SÁBADO, 09-11-2022 por Paulo Lona, Secretário-Geral do SMMP

O Ministério Público deve, nesta área do direito, além do mais, avaliar e fiscalizar os contratos que incluam cláusulas abusivas e ilícitas e, quando necessário, intentar ações judiciais com vista a que aquelas sejam consideradas nulas e não possam ser reutilizadas.

Um dos principais objetivos destes artigos, como já aqui referi, tem sido divulgar ao público a atividade desenvolvida pelos magistrados do Ministério Público, nas diversas áreas de atuação, nos tribunais e serviços do Ministério Público, salientando as carências existentes, as dificuldades presentes, as incompreensões sentidas, bem como contrariar algumas perceções, públicas ou privadas, erradas sobre aspetos da sua atuação.

Uma das funções que o Ministério Público desempenha, dentro do vasto conjunto de competências que lhe são, estatutária e legalmente conferidas, é a defesa do que se designa por interesses coletivos e difusos.

No âmbito dessas funções está a proteção do consumidor.

Consumidor é definido pela lei como “todo aquele a quem sejam fornecidos bens, prestados serviços ou transmitidos quaisquer direitos, destinados a uso não profissional, por pessoa que exerça com carácter profissional uma atividade económica que vise a obtenção de benefícios” (artigo 2.º da Lei n.º 24/96, de 31 de julho).

No fundo, consumidor somos todos nós em múltiplas circunstâncias da nossa vida.

No âmbito das relações que se estabelecem entre os consumidores e as empresas/profissionais no domínio do direito, cabe ao Ministério Público defender os consumidores, considerando que existe uma relação desequilibrada entre consumidor e empresa/profissional, dado que esta/e empresa/profissional “dispõe de mais e melhor informação, não só técnica, mas também, jurídica, no que respeita ao negócio em causa e, por outro lado, uma capacidade financeira superior” (RMP número especial Covid, 2020, Jorge Carvalho “Covid 19 e Direito de Consumo”).

A própria Lei de Defesa do Consumidor estabelece, no seu artigo 13.º, alínea c), a legitimidade ativa do Ministério Público para intentar as ações previstas nesse diploma em proteção do consumidor e o artigo 20.º refere expressamente que “incumbe também ao Ministério Público a defesa dos consumidores no âmbito da presente lei e no quadro das respetivas competências, intervindo em ações administrativas e cíveis tendentes à tutela dos interesses individuais homogéneos, bem como de interesses coletivos ou difusos dos consumidores”.

O Ministério Público deve, nesta área do direito, além do mais, avaliar e fiscalizar os contratos que incluam cláusulas abusivas e ilícitas e, quando necessário, intentar ações judiciais com vista a que aquelas sejam consideradas nulas e não possam ser reutilizadas.

O Ministério Público pode intentar ações inibitórias destinadas a prevenir ou fazer cessar práticas que lesem os direitos do consumidor, atentando contra a sua saúde e segurança, bem como que consistam em práticas comerciais legalmente proibidas ou ainda as que se traduzam no uso de cláusulas gerais proibidas.

Embora o direito do consumo pressuponha a necessidade de proteção acrescida de uma das partes nas relações que se estabelecem (o consumidor), existe – como apontado por diversos autores nesta área do direito – um claro “défice de aplicação prática”.

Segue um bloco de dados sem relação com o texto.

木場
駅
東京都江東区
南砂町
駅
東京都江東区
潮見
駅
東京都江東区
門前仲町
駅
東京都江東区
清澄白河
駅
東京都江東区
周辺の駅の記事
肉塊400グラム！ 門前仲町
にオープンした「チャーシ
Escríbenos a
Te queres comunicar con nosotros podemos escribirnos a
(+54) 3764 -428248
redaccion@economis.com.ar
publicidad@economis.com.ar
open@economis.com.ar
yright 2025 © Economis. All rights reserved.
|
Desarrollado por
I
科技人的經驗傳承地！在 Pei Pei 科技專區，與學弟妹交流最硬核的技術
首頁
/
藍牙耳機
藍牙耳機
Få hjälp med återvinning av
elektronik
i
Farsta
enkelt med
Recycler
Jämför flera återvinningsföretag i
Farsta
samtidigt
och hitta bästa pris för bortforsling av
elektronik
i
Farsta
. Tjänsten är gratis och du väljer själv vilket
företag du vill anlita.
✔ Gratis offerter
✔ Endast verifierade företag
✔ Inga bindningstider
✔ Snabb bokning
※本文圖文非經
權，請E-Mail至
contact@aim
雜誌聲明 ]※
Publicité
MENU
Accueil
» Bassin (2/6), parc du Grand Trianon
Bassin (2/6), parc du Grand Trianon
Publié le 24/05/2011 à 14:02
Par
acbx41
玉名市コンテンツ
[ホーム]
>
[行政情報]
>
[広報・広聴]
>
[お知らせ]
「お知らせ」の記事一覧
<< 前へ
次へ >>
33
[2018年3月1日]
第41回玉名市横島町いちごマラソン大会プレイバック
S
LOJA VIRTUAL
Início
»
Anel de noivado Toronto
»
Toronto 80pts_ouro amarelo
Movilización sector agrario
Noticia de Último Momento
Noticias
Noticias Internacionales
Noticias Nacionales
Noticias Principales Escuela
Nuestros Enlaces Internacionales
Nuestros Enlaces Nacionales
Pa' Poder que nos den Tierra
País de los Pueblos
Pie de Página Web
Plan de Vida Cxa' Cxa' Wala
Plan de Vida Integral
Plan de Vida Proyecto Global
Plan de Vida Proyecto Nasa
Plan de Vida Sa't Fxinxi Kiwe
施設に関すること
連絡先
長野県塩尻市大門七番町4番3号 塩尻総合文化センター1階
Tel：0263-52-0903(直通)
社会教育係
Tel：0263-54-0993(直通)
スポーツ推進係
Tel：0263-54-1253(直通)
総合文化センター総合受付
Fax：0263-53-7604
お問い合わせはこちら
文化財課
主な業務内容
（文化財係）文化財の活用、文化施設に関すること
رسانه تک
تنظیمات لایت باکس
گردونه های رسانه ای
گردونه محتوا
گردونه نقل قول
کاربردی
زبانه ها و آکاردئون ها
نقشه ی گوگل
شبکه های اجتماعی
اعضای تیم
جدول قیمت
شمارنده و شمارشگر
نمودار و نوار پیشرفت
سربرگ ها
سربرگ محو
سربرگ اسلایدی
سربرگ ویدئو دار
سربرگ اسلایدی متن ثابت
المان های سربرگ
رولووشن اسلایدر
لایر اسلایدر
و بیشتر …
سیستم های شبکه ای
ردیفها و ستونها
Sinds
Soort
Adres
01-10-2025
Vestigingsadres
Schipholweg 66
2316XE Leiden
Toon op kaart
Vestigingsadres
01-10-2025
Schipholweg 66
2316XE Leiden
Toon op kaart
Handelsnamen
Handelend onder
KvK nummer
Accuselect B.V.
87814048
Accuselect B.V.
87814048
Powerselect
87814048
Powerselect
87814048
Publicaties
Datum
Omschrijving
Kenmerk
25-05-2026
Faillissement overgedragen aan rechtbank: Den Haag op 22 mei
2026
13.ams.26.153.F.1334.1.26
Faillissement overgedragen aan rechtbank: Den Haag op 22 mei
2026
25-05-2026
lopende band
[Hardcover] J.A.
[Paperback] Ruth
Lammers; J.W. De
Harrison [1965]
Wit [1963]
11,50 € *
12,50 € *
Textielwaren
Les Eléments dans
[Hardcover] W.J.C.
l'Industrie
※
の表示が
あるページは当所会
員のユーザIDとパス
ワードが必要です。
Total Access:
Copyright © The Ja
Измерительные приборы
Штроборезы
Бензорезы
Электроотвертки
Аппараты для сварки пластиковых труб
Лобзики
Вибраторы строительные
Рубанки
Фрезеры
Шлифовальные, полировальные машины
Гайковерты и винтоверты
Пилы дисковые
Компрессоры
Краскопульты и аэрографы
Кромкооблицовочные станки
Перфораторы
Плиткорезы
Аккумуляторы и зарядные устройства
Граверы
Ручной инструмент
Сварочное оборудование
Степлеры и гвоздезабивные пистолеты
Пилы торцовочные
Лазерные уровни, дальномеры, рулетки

A necessidade de proteção do consumidor, enquanto parte mais vulnerável, acentua-se habitualmente em períodos de crise económica.

A Procuradoria-Geral da República tem, na sua orgânica interna, criado pelo novo estatuto, um departamento central de contencioso do Estado e dos interesses coletivos e difusos. Contudo, nesta área, tal como em outras, a atuação do Ministério Público fica aquém do que seria possível se o número de magistrados existente fosse o necessário.

O Ministério Público, condicionado na sua atuação pela escassez de recursos humanos para dar uma resposta eficaz e especializada em todas as suas áreas de atuação, acaba por privilegiar com naturalidade a atuação na área penal.

Apenas com o aumento do número de magistrados com especialização nesta área (aprofundamento da formação de Magistrados na área do direito do consumo) será possível protagonizar uma atuação mais próxima do cidadão/consumidor e em articulação com as diversas entidades que igualmente têm competências na defesa do consumidor.